Records for this task:
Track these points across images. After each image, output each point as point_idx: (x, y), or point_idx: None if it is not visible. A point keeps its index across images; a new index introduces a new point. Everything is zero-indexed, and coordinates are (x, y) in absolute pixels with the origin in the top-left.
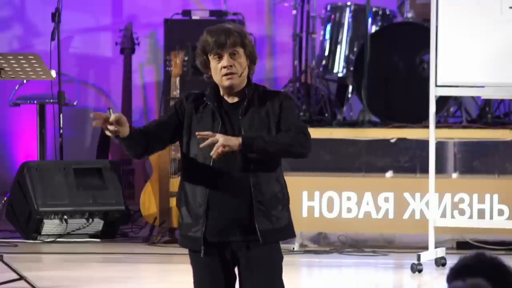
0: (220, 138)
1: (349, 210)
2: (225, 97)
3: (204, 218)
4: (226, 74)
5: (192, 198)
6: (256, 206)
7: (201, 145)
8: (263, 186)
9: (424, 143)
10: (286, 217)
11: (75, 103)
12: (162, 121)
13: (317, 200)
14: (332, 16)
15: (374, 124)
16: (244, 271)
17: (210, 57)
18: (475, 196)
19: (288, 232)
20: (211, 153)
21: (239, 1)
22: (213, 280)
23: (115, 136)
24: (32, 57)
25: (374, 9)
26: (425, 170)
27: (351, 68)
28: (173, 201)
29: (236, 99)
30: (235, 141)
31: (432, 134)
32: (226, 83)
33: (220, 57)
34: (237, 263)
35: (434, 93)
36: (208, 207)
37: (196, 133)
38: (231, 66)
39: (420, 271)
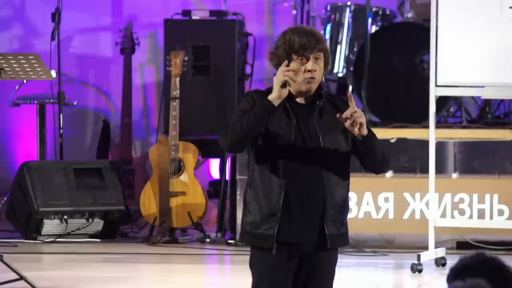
0: (361, 115)
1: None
2: (295, 97)
3: (278, 216)
4: (309, 78)
5: (265, 194)
6: (328, 210)
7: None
8: (335, 190)
9: (424, 143)
10: (347, 224)
11: (75, 103)
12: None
13: None
14: (332, 16)
15: (374, 124)
16: (307, 274)
17: (294, 57)
18: (475, 196)
19: (347, 239)
20: (347, 122)
21: (239, 1)
22: (281, 280)
23: (267, 111)
24: (32, 57)
25: (374, 9)
26: (425, 170)
27: (351, 68)
28: (173, 201)
29: (304, 100)
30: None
31: (432, 134)
32: (305, 87)
33: (305, 60)
34: (300, 266)
35: (434, 93)
36: (283, 205)
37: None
38: (314, 70)
39: (420, 271)
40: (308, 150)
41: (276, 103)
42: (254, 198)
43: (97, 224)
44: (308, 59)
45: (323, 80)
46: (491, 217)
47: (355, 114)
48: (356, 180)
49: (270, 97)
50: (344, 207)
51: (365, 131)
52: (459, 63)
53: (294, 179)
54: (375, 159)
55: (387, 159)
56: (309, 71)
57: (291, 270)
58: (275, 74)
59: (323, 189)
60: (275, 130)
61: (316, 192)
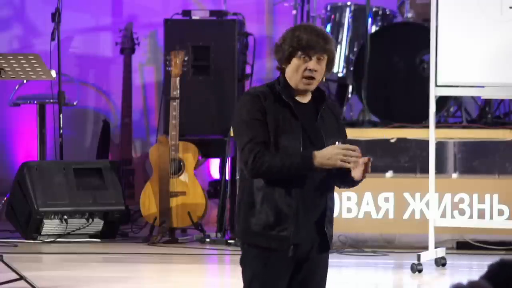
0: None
1: (349, 210)
2: (296, 96)
3: (294, 217)
4: (307, 78)
5: (281, 197)
6: (327, 212)
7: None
8: (330, 193)
9: (424, 143)
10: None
11: (75, 103)
12: (267, 138)
13: None
14: (332, 16)
15: (374, 124)
16: (305, 276)
17: (298, 54)
18: (475, 196)
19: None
20: (358, 176)
21: (239, 1)
22: (276, 280)
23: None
24: (32, 57)
25: (374, 9)
26: (425, 170)
27: (351, 68)
28: (173, 201)
29: (305, 100)
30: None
31: (432, 134)
32: (303, 87)
33: (307, 58)
34: (298, 268)
35: (434, 93)
36: (297, 208)
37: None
38: (315, 71)
39: (420, 271)
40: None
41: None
42: (266, 200)
43: (97, 224)
44: (311, 58)
45: (323, 80)
46: (491, 217)
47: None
48: None
49: (317, 162)
50: (333, 211)
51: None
52: (459, 63)
53: (307, 182)
54: (343, 186)
55: (354, 185)
56: (309, 70)
57: (288, 271)
58: (278, 68)
59: (325, 191)
60: (284, 131)
61: (321, 195)
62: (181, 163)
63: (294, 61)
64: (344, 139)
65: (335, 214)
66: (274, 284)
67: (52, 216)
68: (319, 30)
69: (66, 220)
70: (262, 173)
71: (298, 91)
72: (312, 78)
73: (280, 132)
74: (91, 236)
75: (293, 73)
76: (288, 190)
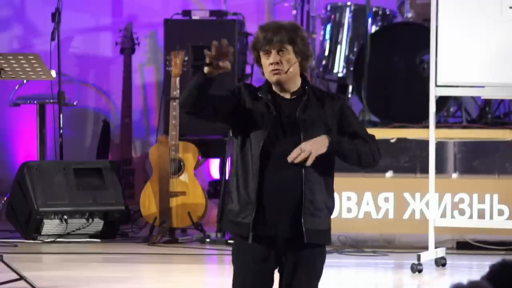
0: (308, 147)
1: (349, 210)
2: (278, 92)
3: (254, 205)
4: (272, 70)
5: (243, 184)
6: (306, 204)
7: (290, 159)
8: (315, 185)
9: (424, 143)
10: (328, 222)
11: (75, 103)
12: (225, 95)
13: None
14: (332, 16)
15: (374, 124)
16: (286, 269)
17: (261, 54)
18: (475, 196)
19: (328, 237)
20: (307, 163)
21: (239, 1)
22: (258, 271)
23: (208, 77)
24: (32, 57)
25: (374, 9)
26: (425, 170)
27: (351, 68)
28: (173, 201)
29: (288, 95)
30: (323, 145)
31: (432, 134)
32: (272, 79)
33: (268, 54)
34: (280, 263)
35: (434, 93)
36: (258, 195)
37: (289, 158)
38: (277, 63)
39: (420, 271)
40: (287, 143)
41: (208, 74)
42: (235, 187)
43: (97, 224)
44: (270, 53)
45: (303, 70)
46: (491, 217)
47: (301, 155)
48: (356, 180)
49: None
50: (323, 204)
51: (323, 151)
52: (459, 63)
53: (271, 171)
54: (352, 161)
55: (369, 156)
56: (271, 64)
57: (270, 263)
58: (262, 73)
59: (301, 183)
60: (255, 123)
61: (294, 186)
62: (181, 163)
63: (262, 61)
64: (342, 130)
65: (335, 214)
66: (249, 270)
67: (52, 216)
68: (274, 24)
69: (66, 220)
70: (183, 99)
71: (280, 86)
72: (276, 69)
73: (251, 123)
74: (91, 236)
75: (264, 71)
76: (250, 177)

Requirement:
Restate the data word for word and exclude every picture.

Response below:
Track these points across images. After each image, output each point as point_idx: (x, y), or point_idx: None if it is not visible. A point keeps its index across images; a new index introduces a new point. Everything is zero-indexed, and coordinates are (x, y) in absolute pixels with the origin in the top-left.
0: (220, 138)
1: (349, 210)
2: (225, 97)
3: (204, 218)
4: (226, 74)
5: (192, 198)
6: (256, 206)
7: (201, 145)
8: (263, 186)
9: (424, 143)
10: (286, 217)
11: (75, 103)
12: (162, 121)
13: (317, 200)
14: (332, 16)
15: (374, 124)
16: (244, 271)
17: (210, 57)
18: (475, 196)
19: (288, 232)
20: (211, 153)
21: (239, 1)
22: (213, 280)
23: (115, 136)
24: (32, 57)
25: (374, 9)
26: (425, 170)
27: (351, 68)
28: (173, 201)
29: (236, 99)
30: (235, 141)
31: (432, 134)
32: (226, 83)
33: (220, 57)
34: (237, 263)
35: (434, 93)
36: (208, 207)
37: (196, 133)
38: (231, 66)
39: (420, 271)
0: (361, 115)
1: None
2: (295, 97)
3: (278, 216)
4: (309, 78)
5: (265, 194)
6: (328, 210)
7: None
8: (335, 190)
9: (424, 143)
10: (347, 224)
11: (75, 103)
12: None
13: None
14: (332, 16)
15: (374, 124)
16: (307, 274)
17: (294, 57)
18: (475, 196)
19: (347, 239)
20: (347, 122)
21: (239, 1)
22: (281, 280)
23: (267, 111)
24: (32, 57)
25: (374, 9)
26: (425, 170)
27: (351, 68)
28: (173, 201)
29: (304, 100)
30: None
31: (432, 134)
32: (305, 87)
33: (305, 60)
34: (300, 266)
35: (434, 93)
36: (283, 205)
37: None
38: (314, 70)
39: (420, 271)
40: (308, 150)
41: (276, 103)
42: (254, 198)
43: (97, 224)
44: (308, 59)
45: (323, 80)
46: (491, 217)
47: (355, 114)
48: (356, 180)
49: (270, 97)
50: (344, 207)
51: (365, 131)
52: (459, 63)
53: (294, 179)
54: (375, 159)
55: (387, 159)
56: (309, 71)
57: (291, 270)
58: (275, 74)
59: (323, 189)
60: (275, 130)
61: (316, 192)
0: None
1: (349, 210)
2: (296, 96)
3: (294, 217)
4: (307, 78)
5: (281, 197)
6: (327, 212)
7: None
8: (330, 193)
9: (424, 143)
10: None
11: (75, 103)
12: (267, 138)
13: None
14: (332, 16)
15: (374, 124)
16: (305, 276)
17: (298, 54)
18: (475, 196)
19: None
20: (358, 176)
21: (239, 1)
22: (276, 280)
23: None
24: (32, 57)
25: (374, 9)
26: (425, 170)
27: (351, 68)
28: (173, 201)
29: (305, 100)
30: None
31: (432, 134)
32: (303, 87)
33: (307, 58)
34: (298, 268)
35: (434, 93)
36: (297, 208)
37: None
38: (315, 71)
39: (420, 271)
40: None
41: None
42: (266, 200)
43: (97, 224)
44: (311, 58)
45: (323, 80)
46: (491, 217)
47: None
48: None
49: (317, 162)
50: (333, 211)
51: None
52: (459, 63)
53: (307, 182)
54: (343, 186)
55: (354, 185)
56: (309, 70)
57: (288, 271)
58: (278, 68)
59: (325, 191)
60: (284, 131)
61: (321, 195)
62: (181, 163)
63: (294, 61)
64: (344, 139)
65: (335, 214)
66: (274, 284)
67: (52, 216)
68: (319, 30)
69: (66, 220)
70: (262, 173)
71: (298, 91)
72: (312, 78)
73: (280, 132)
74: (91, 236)
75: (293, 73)
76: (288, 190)
0: (308, 147)
1: (349, 210)
2: (278, 92)
3: (254, 205)
4: (272, 70)
5: (243, 184)
6: (306, 204)
7: (290, 159)
8: (315, 185)
9: (424, 143)
10: (328, 222)
11: (75, 103)
12: (225, 95)
13: None
14: (332, 16)
15: (374, 124)
16: (286, 269)
17: (261, 54)
18: (475, 196)
19: (328, 237)
20: (307, 163)
21: (239, 1)
22: (258, 271)
23: (208, 77)
24: (32, 57)
25: (374, 9)
26: (425, 170)
27: (351, 68)
28: (173, 201)
29: (288, 95)
30: (323, 145)
31: (432, 134)
32: (272, 79)
33: (268, 54)
34: (280, 263)
35: (434, 93)
36: (258, 195)
37: (289, 158)
38: (277, 63)
39: (420, 271)
40: (287, 143)
41: (208, 74)
42: (235, 187)
43: (97, 224)
44: (270, 53)
45: (303, 70)
46: (491, 217)
47: (301, 155)
48: (356, 180)
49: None
50: (323, 204)
51: (323, 151)
52: (459, 63)
53: (271, 171)
54: (352, 161)
55: (369, 156)
56: (271, 64)
57: (270, 263)
58: (262, 73)
59: (301, 183)
60: (255, 123)
61: (294, 186)
62: (181, 163)
63: (262, 61)
64: (342, 130)
65: (335, 214)
66: (249, 270)
67: (52, 216)
68: (274, 24)
69: (66, 220)
70: (183, 99)
71: (280, 86)
72: (276, 69)
73: (251, 123)
74: (91, 236)
75: (264, 71)
76: (250, 177)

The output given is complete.